● **PROBLEM TO SOLVE**: Reproduce word for word the part of the Docker user thread starting at "docker run --user 1000:100" and ending at "know nothing about.)".

[[ SOURCE EXTRACT open ]]

Search code examples
dockerdockerfile

Running docker container with user

I have created this docker file to run a python script in docker container. I am creating a user here and I want this user to run the container from docker image.

FROM ubuntu:16.04
MAINTAINER "Vijendra Kulhade" <xxxxxx@xxxxxx.com>
RUN yum makecache fast
RUN yum -y update
RUN yum -y install gcc
RUN yum -y install zlib-devel
RUN yum -y install openssl-devel
RUN yum -y install python-setuptools python-setuptools-devel
RUN yum -y install libyaml
RUN useradd newuser -d /home/newuser
RUN chown -R newuser.newuser /usr/bin/
RUN chown -R newuser.newuser /usr/lib64/
RUN chown -R newuser.newuser /usr/lib/
ENV https_proxy=http://proxy.xxxx.com:8080
RUN easy_install pip
RUN pip -V
RUN pip install --upgrade pip
RUN pip install --upgrade --force-reinstall setuptools

I use this command to create the image docker build -t python-container . And I am using docker run --security-opt label=user:newuser -i -t python-container:latest /bin/bash to run container from image. I was expecting that this would start the container and login into it with newuser@xxxxxxxx. But It is not happening. Please let know how I can achieve that.

Solution

  • There are two possibilities to run docker containers with a user different from root.

    First possibility: Create user in Dockerfile

    In your example Dockerfile, you create user newuser with command useradd. You can write instruction

    USER newuser

    in the Dockerfile. All following commands will be executed as user newuser. This goes for all following RUN instructions as well as for docker run commands.

    Second possibility: option --user (tops possible USER instruction in image)

    You can use docker run option --user. It can be used to specify either an UID without a name:

    docker run --user 1000

    Or specify UID and GID without a name:

    docker run --user 1000:100

    or specify a name only without knowing which UID the user will get:

    docker run --user newuser

    You can combine both ways. Create a user in Dockerfile with specified (!) UID and GID and add him to all desired groups. Use matching docker run --user UID:GID, and your container user will have all attributes you gave him in the Dockerfile.

    (I do not understand your approach with --security-opt label=user:newuser, either it is wrong or it is something I know nothing about.)

[[ SOURCE EXTRACT closed ]]
[[ STUDY MATERIAL open ]]

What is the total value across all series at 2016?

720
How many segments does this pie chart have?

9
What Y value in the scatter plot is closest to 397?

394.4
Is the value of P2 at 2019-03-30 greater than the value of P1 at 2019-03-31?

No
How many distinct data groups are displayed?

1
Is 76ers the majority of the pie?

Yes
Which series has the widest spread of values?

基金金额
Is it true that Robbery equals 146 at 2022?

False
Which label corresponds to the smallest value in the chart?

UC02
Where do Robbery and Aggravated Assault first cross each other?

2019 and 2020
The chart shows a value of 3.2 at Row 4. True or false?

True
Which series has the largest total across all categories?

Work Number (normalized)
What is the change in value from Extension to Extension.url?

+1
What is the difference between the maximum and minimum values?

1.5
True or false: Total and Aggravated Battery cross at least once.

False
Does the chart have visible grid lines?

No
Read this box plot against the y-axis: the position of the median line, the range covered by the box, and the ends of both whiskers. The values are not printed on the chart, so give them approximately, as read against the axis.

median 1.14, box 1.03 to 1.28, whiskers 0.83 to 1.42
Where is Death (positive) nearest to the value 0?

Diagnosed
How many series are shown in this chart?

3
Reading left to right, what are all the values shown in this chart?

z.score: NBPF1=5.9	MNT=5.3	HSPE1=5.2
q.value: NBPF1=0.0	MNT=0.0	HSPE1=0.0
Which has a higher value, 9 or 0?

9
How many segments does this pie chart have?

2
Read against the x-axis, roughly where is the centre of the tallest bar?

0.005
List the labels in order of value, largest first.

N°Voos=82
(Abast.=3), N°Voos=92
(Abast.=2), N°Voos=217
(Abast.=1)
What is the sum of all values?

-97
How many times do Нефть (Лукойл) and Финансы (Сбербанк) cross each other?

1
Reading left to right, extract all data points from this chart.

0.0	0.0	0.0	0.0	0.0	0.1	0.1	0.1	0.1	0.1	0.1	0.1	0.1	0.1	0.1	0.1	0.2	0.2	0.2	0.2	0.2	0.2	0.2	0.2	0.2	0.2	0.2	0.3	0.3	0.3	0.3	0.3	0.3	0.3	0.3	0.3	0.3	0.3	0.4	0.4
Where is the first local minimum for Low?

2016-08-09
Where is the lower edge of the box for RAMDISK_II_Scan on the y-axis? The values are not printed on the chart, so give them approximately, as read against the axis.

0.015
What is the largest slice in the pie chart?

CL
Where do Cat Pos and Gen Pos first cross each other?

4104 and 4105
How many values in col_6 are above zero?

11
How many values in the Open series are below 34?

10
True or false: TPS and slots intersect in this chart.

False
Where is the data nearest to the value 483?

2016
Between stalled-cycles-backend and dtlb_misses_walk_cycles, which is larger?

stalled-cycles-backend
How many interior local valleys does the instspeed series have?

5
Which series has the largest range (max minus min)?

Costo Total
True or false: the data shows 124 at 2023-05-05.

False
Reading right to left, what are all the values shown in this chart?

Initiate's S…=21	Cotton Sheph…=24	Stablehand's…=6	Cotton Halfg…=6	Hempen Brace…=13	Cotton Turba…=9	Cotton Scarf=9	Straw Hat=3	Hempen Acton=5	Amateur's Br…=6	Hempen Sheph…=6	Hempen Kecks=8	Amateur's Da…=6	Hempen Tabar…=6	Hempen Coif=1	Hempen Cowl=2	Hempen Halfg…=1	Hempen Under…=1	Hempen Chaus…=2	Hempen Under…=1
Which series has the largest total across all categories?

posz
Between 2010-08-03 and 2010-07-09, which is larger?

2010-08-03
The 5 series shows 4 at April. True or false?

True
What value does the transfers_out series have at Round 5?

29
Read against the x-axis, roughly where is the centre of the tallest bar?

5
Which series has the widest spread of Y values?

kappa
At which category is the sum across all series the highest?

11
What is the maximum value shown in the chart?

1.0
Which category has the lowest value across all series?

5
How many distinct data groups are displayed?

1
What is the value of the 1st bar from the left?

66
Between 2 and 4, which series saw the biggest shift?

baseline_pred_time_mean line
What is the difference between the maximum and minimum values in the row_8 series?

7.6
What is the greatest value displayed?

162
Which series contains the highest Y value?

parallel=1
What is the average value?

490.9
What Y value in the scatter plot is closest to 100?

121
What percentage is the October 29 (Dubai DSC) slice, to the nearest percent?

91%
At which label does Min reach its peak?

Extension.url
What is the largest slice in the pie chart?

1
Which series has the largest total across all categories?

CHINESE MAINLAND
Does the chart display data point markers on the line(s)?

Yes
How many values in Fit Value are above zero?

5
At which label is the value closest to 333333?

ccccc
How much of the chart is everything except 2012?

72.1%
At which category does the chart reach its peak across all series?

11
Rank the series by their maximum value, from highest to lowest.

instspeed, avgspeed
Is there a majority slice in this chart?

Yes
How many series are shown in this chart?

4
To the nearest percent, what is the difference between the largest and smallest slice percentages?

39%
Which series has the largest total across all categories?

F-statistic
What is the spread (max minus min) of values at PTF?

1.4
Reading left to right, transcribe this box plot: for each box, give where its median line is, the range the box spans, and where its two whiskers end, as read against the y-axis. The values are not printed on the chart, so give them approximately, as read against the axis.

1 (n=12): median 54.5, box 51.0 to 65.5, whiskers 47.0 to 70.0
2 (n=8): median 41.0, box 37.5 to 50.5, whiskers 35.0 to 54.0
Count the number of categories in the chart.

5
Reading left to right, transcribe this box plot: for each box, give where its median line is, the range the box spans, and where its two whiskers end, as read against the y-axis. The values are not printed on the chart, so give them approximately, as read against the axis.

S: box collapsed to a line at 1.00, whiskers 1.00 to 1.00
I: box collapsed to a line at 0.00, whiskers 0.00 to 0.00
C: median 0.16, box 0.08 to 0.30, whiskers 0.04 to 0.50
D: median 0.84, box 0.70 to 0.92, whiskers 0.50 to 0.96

[[ STUDY MATERIAL closed ]]

● **TASK ANSWER**:
docker run --user 1000:100

    or specify a name only without knowing which UID the user will get:

    docker run --user newuser

    You can combine both ways. Create a user in Dockerfile with specified (!) UID and GID and add him to all desired groups. Use matching docker run --user UID:GID, and your container user will have all attributes you gave him in the Dockerfile.

    (I do not understand your approach with --security-opt label=user:newuser, either it is wrong or it is something I know nothing about.)